Closed February 09, 2009 03:41PM UTC

Last modified March 15, 2012 03:09PM UTC

800x faster HTML load on large HTML chunks

Reported by: dimi Owned by:
Priority: major Milestone: 1.3.2
Component: core Version: 1.3.1
Keywords: performance Cc: dimi@lattica.com
Blocked by: Blocking:
Description

I was using .load() to load a large chunk of HTML (660K) into my document, when I noticed we are spending almost 3000ms into the .clean() function. Most of the time was spent in .trim(), but beyond that we are doing there a _lot_ of work that's not needed.

I have prepared 2 patches that make a huge difference in performance. Both are trying the remove the bottleneck in the part of code that says "Convert html string into DOM nodes".

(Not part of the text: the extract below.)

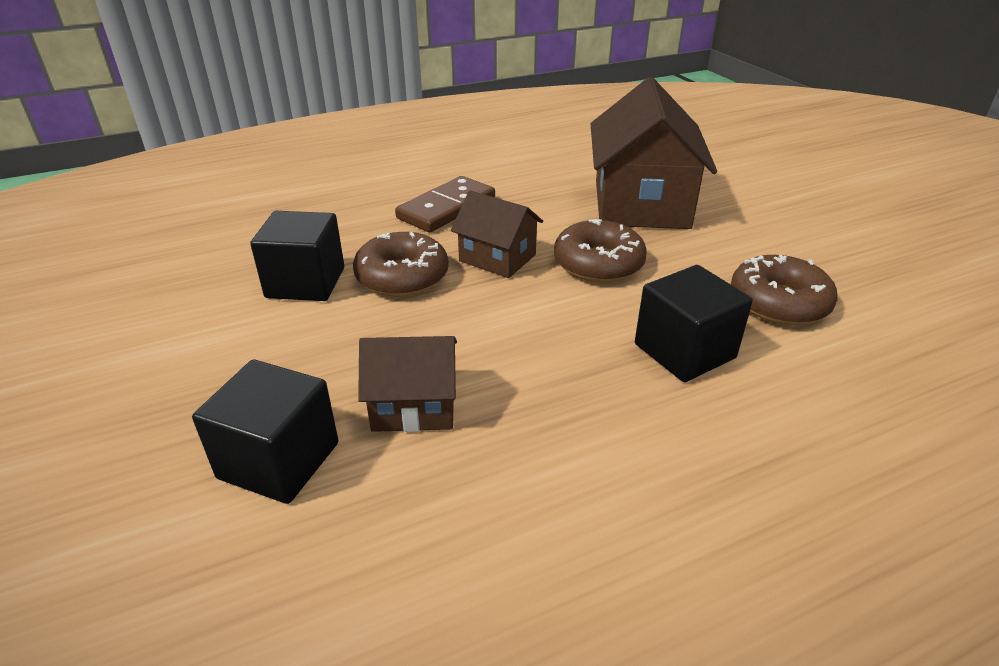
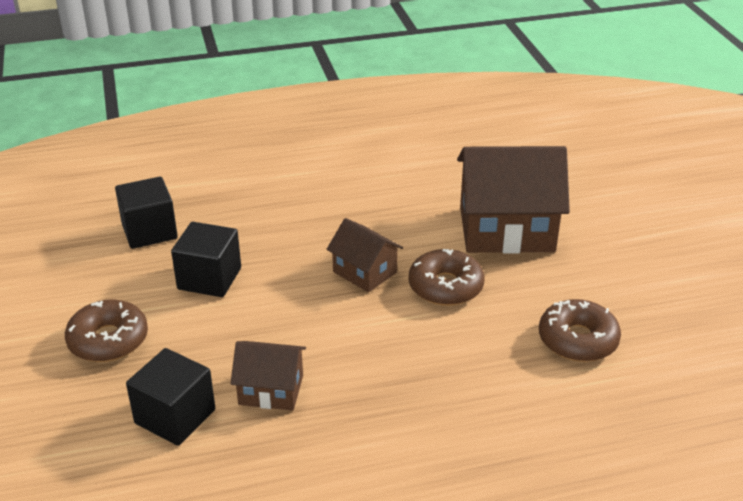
camera: 10 degrees right, 0 degrees up
(402, 276) = (284, 281): brown donut -> brown donut (108, 340)
(447, 208) = (336, 216): brown domino -> none
(641, 204) = (506, 229): brown house -> brown house turned 75 degrees clockwise
(684, 351) = (482, 372): black cube -> black cube (149, 231)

Patch number one just gets rid of the unneeded .trim(), and get the time spent in that part of the code from about 2700ms to about 440ms, that more than a 5x speed improvement.

Patch number two tries to get rid of the large memory allocations and tons of unnecessary work that's left, and it's just a little bit more complicated. This one brings the same area of code to only 4ms! That's an almost 800x speed improvement, and with larger chunks it's gonna be bigger.

Size impact is tiny as well. Patch one adds just 6 bytes to the minimized version, or only 4 bytes to the gziped version. Patch two adds 17 bytes on top of patch one to the minimized version, or only 12 bytes to the gziped version.

Attachments (2)
  • clean-1.diff (0.4 KB) - added by dimi February 01, 2009 09:13AM UTC.

    Patch one

  • clean-2.diff (0.9 KB) - added by dimi February 01, 2009 09:13AM UTC.

    Patch two

Change History (4)

Changed February 01, 2009 04:42PM UTC by dimi comment:1

My blog entry about it:

http://zipalong.com/blog/?p=300

Changed February 09, 2009 03:41PM UTC by john comment:2

resolution: → fixed
status: newclosed

Fixed in SVN rev [6190].

Changed February 10, 2009 12:53AM UTC by pbcomm comment:3

It would be better to change trim to:

var start = -1, end = str.length;

while (str.charCodeAt(--end) < 33);

while (++start < end && str.charCodeAt(start) < 33);

return str.slice(start, end + 1);

I don't remember exactly where I got this, I think there is a ticket in here about it. Yes, it's a little more code, but it is so much faster.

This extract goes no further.